The location and clock_correction_linear elements have some sub-elements that are different for each station and so do not belong in the base. These elements are:

  • location: position

  • clock_correction_linear: start_sync_reference, end_sync_reference, end_sync_instrument

They are therefore entered at the same level as base, configuration, and modifications:

example using location

locations:
    "00":
        base: {location_bases/MY_BASE.location_base.yaml#location_base}
        configuration: "SEA_SURFACE"
        position: {lat: , lon: , elev: } # lat and lon in degrees, elev in meters

The “SEA_SURFACE” configuration specifies typical location uncertainties for a location corresponding to the sea surface deployment point:

location_base:
    depth.m: 0
    geology: "unknown"
    vault: "Sea floor"
    uncertainties.m: {lon: 200, lat: 200, elev: 20}
    measurement_method: "Sea surface release point"
    configuration_default: "SEA_SURFACE"
    configurations:
        "SEA_SURFACE":
            configuration_description: "Standard sea-surface deployment"
        "ACOUSTIC_SURVEY":
            uncertainties.m: {lon: 5, lat: 5, elev: 10}
            measurement_method: "Acoustic survey"
        "AIRGUN_SURVEY":
            uncertainties.m: {lon: 40, lat: 40, elev: 40}
            measurement_method: "Airgun survey"
            notes: ["Uncertainty will generally be least along-line"]

example using clock_correction_linear

clock_correction_linear:
    base: {timing_bases/MY_BASE.timing_base.yaml#timing_base}
    start_sync_reference: "2020-01-01T12:00:00"
    end_sync_reference: "2021-02-22T08:00:00.456"
    end_sync_instrument: "2021-02-22T08:00:00"

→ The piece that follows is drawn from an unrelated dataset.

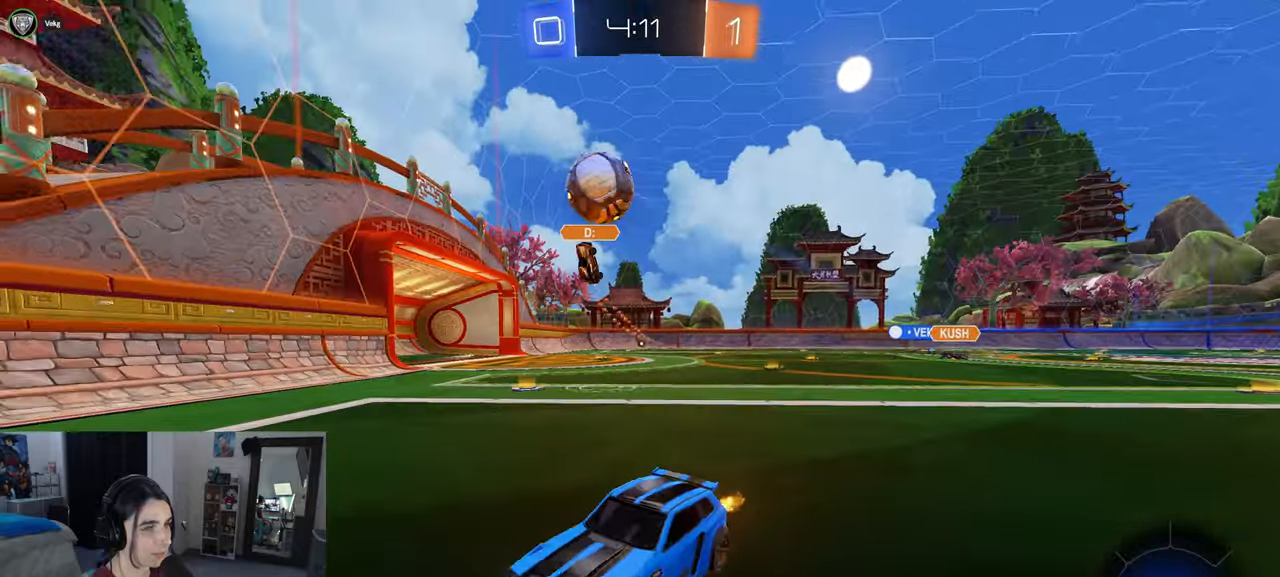
{"buttons": [], "left_stick": "left", "right_stick": "center", "events": [[183, "left_stick", "center"], [233, "left_stick", "left"]]}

Here the instrument clock drifted by 0.456 seconds over the length of the experiment. Since we specify absolute times rather than a “skew” or “drift” value, there is no ambiguity over the polarity of the “skew” or “drift” value. Note that start_sync_instrument is not specified at this level: it is a base element. start_sync_instrument: 0 means that the instrument and reference start sync times are the same. If this is not the case, you will have to set modifications:start_sync_instrument.